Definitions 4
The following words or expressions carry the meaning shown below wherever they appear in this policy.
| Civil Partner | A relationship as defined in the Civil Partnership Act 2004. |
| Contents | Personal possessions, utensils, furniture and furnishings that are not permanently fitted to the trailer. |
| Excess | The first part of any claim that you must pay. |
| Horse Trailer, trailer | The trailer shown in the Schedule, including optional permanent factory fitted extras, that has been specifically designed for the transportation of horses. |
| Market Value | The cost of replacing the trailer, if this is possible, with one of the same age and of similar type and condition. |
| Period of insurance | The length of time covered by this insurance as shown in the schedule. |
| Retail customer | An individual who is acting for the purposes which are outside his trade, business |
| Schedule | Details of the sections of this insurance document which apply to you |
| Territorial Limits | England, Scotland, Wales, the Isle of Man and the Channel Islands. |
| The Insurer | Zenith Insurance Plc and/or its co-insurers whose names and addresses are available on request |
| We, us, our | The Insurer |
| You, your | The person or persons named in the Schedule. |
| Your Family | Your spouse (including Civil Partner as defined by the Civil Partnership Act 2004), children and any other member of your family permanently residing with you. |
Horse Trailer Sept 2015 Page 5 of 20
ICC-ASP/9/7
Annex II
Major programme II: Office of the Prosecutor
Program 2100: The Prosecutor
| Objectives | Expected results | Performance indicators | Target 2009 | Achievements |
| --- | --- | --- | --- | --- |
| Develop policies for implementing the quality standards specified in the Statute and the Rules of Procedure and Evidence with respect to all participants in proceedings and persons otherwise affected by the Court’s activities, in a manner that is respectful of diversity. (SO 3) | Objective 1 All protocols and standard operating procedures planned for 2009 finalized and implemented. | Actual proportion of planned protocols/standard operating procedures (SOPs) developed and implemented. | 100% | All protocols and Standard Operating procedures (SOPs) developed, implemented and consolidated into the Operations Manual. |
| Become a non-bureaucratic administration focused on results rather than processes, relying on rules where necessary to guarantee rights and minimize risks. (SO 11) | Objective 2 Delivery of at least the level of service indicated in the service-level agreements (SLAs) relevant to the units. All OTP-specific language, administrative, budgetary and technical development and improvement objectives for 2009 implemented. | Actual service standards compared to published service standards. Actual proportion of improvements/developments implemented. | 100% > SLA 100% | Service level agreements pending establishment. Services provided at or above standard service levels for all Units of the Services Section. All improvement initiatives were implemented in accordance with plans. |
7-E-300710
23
...
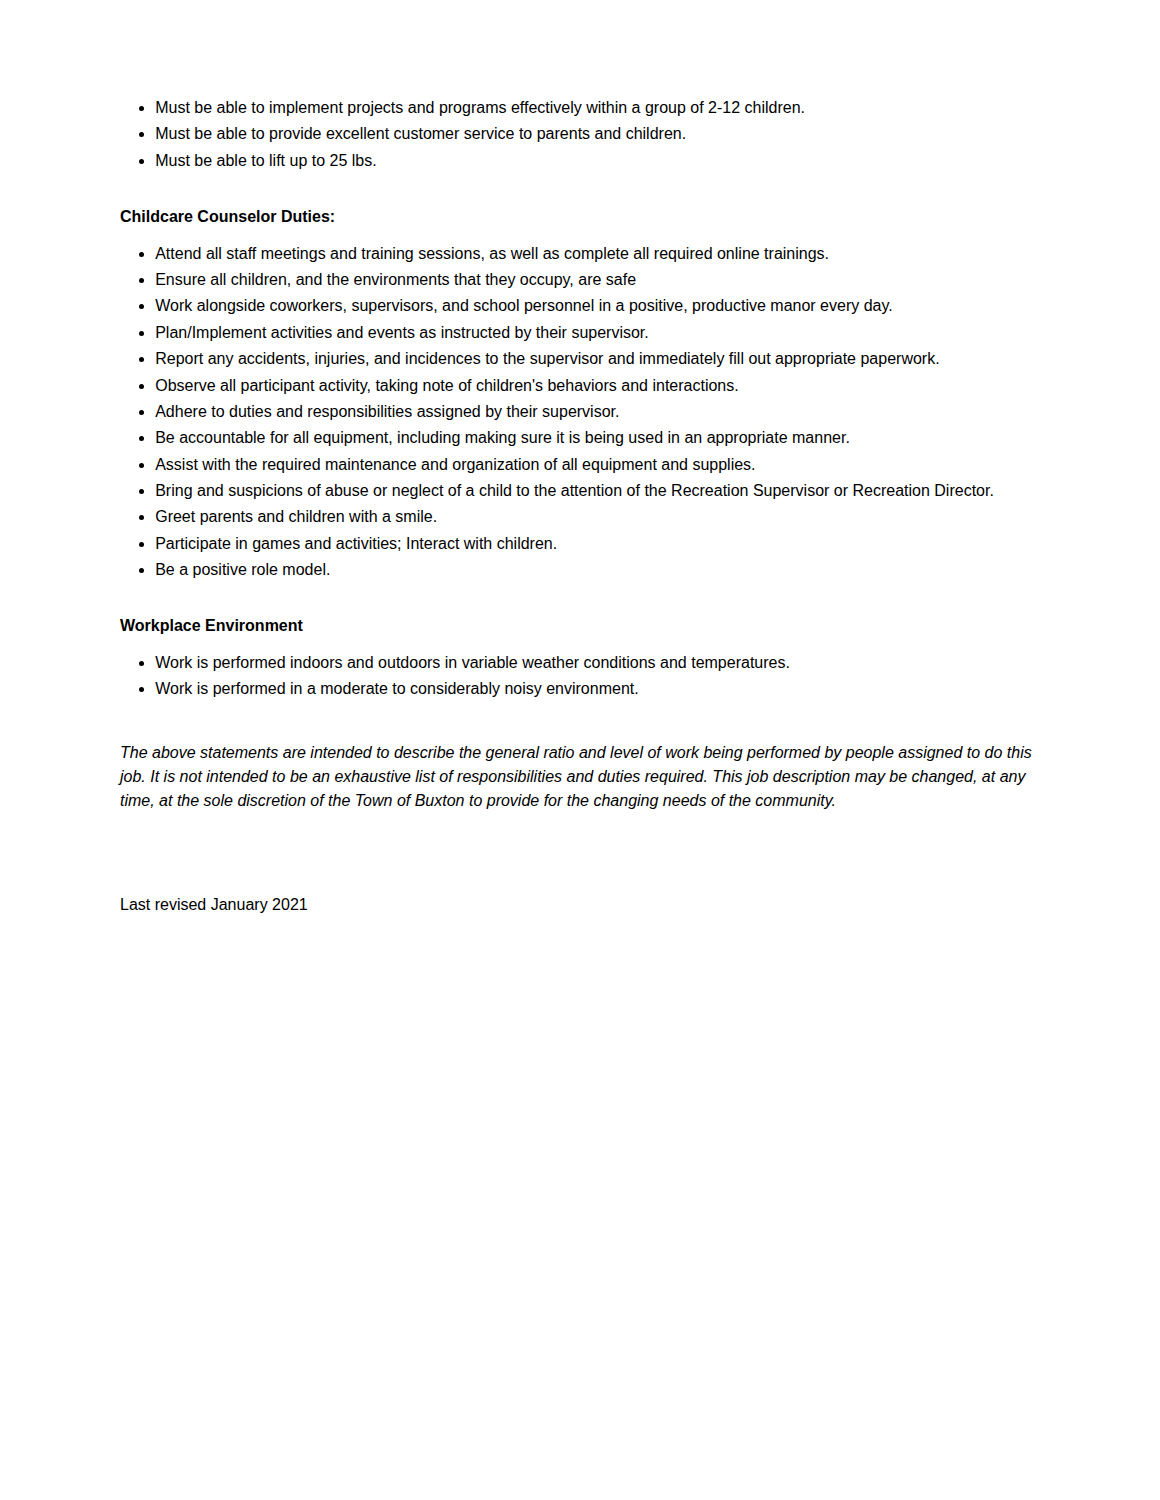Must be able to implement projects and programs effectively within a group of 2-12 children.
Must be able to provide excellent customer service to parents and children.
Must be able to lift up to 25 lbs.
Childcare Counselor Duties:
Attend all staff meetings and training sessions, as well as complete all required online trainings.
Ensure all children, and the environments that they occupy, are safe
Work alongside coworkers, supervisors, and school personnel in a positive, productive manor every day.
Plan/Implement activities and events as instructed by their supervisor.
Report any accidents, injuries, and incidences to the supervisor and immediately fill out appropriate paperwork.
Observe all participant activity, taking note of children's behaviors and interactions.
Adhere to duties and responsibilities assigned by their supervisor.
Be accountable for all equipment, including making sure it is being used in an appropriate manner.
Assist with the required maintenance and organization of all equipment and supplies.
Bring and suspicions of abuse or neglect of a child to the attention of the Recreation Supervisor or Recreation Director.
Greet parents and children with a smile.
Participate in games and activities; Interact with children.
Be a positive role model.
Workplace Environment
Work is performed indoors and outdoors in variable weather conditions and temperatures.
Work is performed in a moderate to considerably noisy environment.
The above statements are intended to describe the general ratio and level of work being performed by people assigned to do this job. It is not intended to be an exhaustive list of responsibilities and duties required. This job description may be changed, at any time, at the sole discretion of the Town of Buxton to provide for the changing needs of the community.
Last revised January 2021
--
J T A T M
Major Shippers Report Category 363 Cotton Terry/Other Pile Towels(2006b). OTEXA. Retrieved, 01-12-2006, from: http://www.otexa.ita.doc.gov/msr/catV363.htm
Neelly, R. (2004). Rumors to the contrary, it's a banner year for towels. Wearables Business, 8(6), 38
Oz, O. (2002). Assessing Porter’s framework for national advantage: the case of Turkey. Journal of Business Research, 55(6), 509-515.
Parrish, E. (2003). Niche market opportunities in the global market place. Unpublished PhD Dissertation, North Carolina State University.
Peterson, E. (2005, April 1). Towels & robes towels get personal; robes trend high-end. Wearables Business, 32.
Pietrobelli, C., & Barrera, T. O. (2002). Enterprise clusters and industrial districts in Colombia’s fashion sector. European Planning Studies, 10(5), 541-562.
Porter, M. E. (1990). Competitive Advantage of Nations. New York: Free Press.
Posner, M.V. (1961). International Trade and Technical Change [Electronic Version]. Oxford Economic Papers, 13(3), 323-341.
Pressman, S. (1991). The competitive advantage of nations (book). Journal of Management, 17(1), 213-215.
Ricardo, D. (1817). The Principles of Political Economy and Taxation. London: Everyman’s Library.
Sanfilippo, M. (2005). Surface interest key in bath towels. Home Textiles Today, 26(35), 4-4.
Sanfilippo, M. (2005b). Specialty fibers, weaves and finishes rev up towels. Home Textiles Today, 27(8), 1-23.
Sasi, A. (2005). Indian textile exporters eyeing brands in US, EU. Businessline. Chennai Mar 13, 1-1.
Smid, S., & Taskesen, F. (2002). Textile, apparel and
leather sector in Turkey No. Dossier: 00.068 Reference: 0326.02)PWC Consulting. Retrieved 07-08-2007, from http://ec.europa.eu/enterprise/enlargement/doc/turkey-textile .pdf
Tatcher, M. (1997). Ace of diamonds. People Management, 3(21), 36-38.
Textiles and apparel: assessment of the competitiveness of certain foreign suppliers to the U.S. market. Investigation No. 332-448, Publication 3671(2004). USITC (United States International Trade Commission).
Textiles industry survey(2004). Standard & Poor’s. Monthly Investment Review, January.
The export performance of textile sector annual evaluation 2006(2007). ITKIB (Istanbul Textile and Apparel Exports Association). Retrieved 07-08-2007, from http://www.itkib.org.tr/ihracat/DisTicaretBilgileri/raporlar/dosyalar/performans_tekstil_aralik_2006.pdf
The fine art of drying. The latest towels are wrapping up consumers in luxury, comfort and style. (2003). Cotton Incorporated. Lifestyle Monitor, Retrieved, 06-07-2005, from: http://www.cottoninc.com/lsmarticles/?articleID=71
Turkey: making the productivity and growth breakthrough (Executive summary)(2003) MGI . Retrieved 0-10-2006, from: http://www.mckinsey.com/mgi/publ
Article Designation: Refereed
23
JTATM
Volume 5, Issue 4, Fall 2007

▶ Task instructions:
The required answer is the run of lines above, starting at the line with "Definitions 4" and ending at the line with "Major programme II: Office of the Prosecutor", reproduced exactly with both ends.

▶ Task result:
Definitions 4
The following words or expressions carry the meaning shown below wherever they appear in this policy.
| Civil Partner | A relationship as defined in the Civil Partnership Act 2004. |
| Contents | Personal possessions, utensils, furniture and furnishings that are not permanently fitted to the trailer. |
| Excess | The first part of any claim that you must pay. |
| Horse Trailer, trailer | The trailer shown in the Schedule, including optional permanent factory fitted extras, that has been specifically designed for the transportation of horses. |
| Market Value | The cost of replacing the trailer, if this is possible, with one of the same age and of similar type and condition. |
| Period of insurance | The length of time covered by this insurance as shown in the schedule. |
| Retail customer | An individual who is acting for the purposes which are outside his trade, business |
| Schedule | Details of the sections of this insurance document which apply to you |
| Territorial Limits | England, Scotland, Wales, the Isle of Man and the Channel Islands. |
| The Insurer | Zenith Insurance Plc and/or its co-insurers whose names and addresses are available on request |
| We, us, our | The Insurer |
| You, your | The person or persons named in the Schedule. |
| Your Family | Your spouse (including Civil Partner as defined by the Civil Partnership Act 2004), children and any other member of your family permanently residing with you. |
Horse Trailer Sept 2015 Page 5 of 20
ICC-ASP/9/7
Annex II
Major programme II: Office of the Prosecutor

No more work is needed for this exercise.